Constantin Hokhloff, connu sous le nom de scène de Michel Constantin, naît le 13 juillet 1924 à Boulogne-Billancourt, en banlieue parisienne. Fils d'un immigré russe et d'une mère polonaise, il grandit dans un milieu ouvrier et se tourne d'abord vers le monde du travail. Avant de prêter sa carrure impressionnante au cinéma, il travaille comme ouvrier chez Renault et se passionne pour le sport, une discipline qui va structurer la première partie de sa vie d'adulte.
Sa carrure athlétique trouve son expression dans le volley-ball, un sport où il excelle au plus haut niveau. Il intègre l'équipe de France de volley-ball dans les années 1940 et 1950, devenant même le capitaine de la sélection nationale et remportant plusieurs titres de champion de France avec son club du CO Billancourt. Cette rigueur physique et ce sens du collectif forgent une présence et un charisme qui vont taper dans l'œil des professionnels du spectacle.
Le virage vers la comédie s'amorce à la fin des années 1950 grâce à une rencontre décisive avec le réalisateur Jacques Becker. Ce dernier cherche des visages authentiques pour son chef-d'œuvre carcéral Le Trou, sorti en 1960. Michel Constantin y incarne un prisonnier avec un naturel désarmant et une force tranquille, une prestation marquante qui lance immédiatement sa seconde carrière à l'âge de 36 ans.

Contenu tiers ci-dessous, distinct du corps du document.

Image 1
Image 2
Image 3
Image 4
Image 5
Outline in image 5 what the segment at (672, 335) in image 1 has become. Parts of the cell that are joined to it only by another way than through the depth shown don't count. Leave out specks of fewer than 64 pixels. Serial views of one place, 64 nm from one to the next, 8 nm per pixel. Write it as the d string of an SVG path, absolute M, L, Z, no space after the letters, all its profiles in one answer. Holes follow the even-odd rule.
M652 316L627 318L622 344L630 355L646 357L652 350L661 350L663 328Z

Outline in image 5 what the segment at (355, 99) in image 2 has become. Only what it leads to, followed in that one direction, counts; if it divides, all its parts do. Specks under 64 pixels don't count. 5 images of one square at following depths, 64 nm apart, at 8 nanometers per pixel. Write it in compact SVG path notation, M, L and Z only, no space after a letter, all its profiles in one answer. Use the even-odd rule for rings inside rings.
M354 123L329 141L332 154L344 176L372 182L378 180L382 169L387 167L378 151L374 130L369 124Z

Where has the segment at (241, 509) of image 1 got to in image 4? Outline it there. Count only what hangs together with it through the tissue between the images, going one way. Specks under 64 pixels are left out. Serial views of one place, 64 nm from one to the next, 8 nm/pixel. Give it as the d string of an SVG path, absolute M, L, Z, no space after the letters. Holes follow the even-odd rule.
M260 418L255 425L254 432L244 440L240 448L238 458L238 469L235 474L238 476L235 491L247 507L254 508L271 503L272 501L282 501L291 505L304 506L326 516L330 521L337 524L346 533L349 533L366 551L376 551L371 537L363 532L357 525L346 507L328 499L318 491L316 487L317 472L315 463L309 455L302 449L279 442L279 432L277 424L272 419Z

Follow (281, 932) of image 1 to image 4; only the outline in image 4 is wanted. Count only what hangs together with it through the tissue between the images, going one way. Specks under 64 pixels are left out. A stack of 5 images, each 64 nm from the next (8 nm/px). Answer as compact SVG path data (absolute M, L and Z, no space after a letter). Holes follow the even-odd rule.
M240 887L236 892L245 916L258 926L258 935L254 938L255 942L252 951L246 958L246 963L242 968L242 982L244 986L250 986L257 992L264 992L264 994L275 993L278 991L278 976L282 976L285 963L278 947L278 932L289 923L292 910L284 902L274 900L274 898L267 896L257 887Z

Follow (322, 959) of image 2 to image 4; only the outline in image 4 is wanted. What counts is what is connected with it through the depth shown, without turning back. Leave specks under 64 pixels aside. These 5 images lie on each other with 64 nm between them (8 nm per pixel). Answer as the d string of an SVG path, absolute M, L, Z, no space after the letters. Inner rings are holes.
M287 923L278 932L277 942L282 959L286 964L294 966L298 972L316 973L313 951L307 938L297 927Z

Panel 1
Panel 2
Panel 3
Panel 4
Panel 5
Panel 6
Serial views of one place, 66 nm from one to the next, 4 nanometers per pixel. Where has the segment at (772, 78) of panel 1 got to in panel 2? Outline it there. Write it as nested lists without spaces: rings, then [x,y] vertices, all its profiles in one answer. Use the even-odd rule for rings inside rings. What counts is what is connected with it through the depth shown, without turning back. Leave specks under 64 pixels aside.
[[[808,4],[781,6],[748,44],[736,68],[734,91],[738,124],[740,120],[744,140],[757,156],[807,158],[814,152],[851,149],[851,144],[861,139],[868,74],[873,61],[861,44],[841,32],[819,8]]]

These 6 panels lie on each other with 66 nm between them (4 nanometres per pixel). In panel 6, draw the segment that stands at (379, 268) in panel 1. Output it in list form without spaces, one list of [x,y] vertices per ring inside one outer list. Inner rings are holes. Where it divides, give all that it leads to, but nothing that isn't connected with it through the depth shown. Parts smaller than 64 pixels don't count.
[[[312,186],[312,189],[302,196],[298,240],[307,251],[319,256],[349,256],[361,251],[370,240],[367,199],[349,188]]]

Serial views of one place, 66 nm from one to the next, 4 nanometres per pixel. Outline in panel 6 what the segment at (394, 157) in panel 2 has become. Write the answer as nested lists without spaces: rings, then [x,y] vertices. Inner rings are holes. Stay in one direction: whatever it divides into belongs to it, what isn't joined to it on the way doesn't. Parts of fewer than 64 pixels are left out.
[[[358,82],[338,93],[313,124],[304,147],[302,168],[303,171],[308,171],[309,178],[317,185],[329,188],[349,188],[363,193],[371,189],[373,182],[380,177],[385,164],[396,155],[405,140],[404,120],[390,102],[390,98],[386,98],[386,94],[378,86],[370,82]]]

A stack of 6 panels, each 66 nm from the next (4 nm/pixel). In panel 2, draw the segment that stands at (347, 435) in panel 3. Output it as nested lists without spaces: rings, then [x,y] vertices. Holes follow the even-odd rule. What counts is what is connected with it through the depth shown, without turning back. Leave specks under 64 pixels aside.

Durant les décennies 1960 et 1970, il devient l'une des "gueules" les plus reconnaissables du cinéma français. Son visage buriné, sa voix grave et sa silhouette de colosse le cantonnent naturellement aux rôles de truands au grand cœur, de policiers intègres ou de hommes de main. Il tourne sous la direction des plus grands metteurs en scène de l'époque, notamment Georges Lautner dans Les Tontons flingueurs et Ne nous fâchons pas.
Bien qu'il incarne souvent des personnages rudes et taciturnes à l'écran, il navigue avec une grande aisance entre le film policier noir et la comédie populaire. Sa complicité avec des acteurs comme Lino Ventura, Jean-Paul Belmondo ou Michel Audiard donne lieu à des répliques cultes. Le public s'attache profondément à cet acteur qui dégage une immense bienveillance derrière son air sévère.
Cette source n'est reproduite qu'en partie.